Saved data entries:
###

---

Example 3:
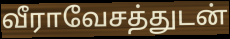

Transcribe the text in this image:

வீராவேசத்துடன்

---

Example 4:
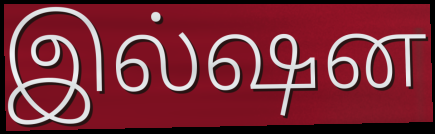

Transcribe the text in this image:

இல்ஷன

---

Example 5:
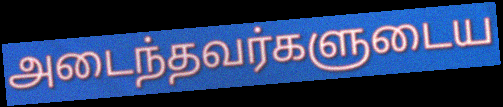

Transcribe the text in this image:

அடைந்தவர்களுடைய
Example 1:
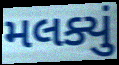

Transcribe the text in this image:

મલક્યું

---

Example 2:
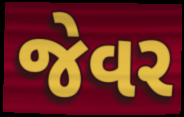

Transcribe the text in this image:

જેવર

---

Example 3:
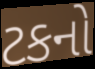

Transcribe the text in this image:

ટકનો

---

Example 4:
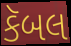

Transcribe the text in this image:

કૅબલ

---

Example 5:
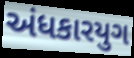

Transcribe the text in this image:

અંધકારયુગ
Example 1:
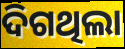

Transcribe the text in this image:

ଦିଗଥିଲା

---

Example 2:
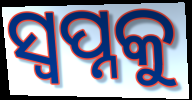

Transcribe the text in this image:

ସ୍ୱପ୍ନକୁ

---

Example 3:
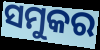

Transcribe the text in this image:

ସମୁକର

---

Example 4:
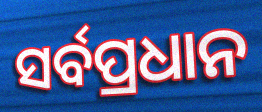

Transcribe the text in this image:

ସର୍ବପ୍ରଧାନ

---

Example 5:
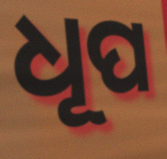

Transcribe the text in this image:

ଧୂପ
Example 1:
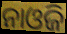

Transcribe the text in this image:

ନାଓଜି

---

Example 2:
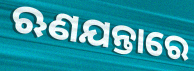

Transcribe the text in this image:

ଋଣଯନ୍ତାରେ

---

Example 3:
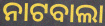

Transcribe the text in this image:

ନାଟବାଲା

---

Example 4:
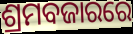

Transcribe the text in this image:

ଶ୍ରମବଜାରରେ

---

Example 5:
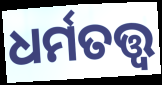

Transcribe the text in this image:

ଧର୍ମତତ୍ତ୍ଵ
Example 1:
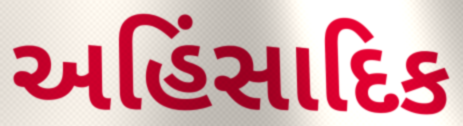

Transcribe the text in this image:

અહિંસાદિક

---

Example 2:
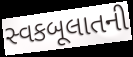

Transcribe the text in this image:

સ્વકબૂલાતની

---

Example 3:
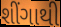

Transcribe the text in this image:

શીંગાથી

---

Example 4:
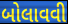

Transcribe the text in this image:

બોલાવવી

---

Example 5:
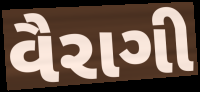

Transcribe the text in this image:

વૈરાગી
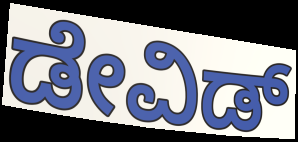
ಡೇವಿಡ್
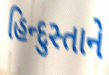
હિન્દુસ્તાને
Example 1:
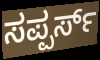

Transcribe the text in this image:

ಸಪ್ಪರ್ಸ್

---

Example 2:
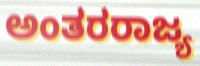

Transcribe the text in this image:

###

What is being asked: Word for word, return the records shown above without their pictures.

Answer box:
---

Example 3:

Transcribe the text in this image:

வீராவேசத்துடன்

---

Example 4:

Transcribe the text in this image:

இல்ஷன

---

Example 5:

Transcribe the text in this image:

அடைந்தவர்களுடைய
Example 1:

Transcribe the text in this image:

મલક્યું

---

Example 2:

Transcribe the text in this image:

જેવર

---

Example 3:

Transcribe the text in this image:

ટકનો

---

Example 4:

Transcribe the text in this image:

કૅબલ

---

Example 5:

Transcribe the text in this image:

અંધકારયુગ
Example 1:

Transcribe the text in this image:

ଦିଗଥିଲା

---

Example 2:

Transcribe the text in this image:

ସ୍ୱପ୍ନକୁ

---

Example 3:

Transcribe the text in this image:

ସମୁକର

---

Example 4:

Transcribe the text in this image:

ସର୍ବପ୍ରଧାନ

---

Example 5:

Transcribe the text in this image:

ଧୂପ
Example 1:

Transcribe the text in this image:

ନାଓଜି

---

Example 2:

Transcribe the text in this image:

ଋଣଯନ୍ତାରେ

---

Example 3:

Transcribe the text in this image:

ନାଟବାଲା

---

Example 4:

Transcribe the text in this image:

ଶ୍ରମବଜାରରେ

---

Example 5:

Transcribe the text in this image:

ଧର୍ମତତ୍ତ୍ଵ
Example 1:

Transcribe the text in this image:

અહિંસાદિક

---

Example 2:

Transcribe the text in this image:

સ્વકબૂલાતની

---

Example 3:

Transcribe the text in this image:

શીંગાથી

---

Example 4:

Transcribe the text in this image:

બોલાવવી

---

Example 5:

Transcribe the text in this image:

વૈરાગી
ಡೇವಿಡ್
હિન્દુસ્તાને
Example 1:

Transcribe the text in this image:

ಸಪ್ಪರ್ಸ್

---

Example 2:

Transcribe the text in this image:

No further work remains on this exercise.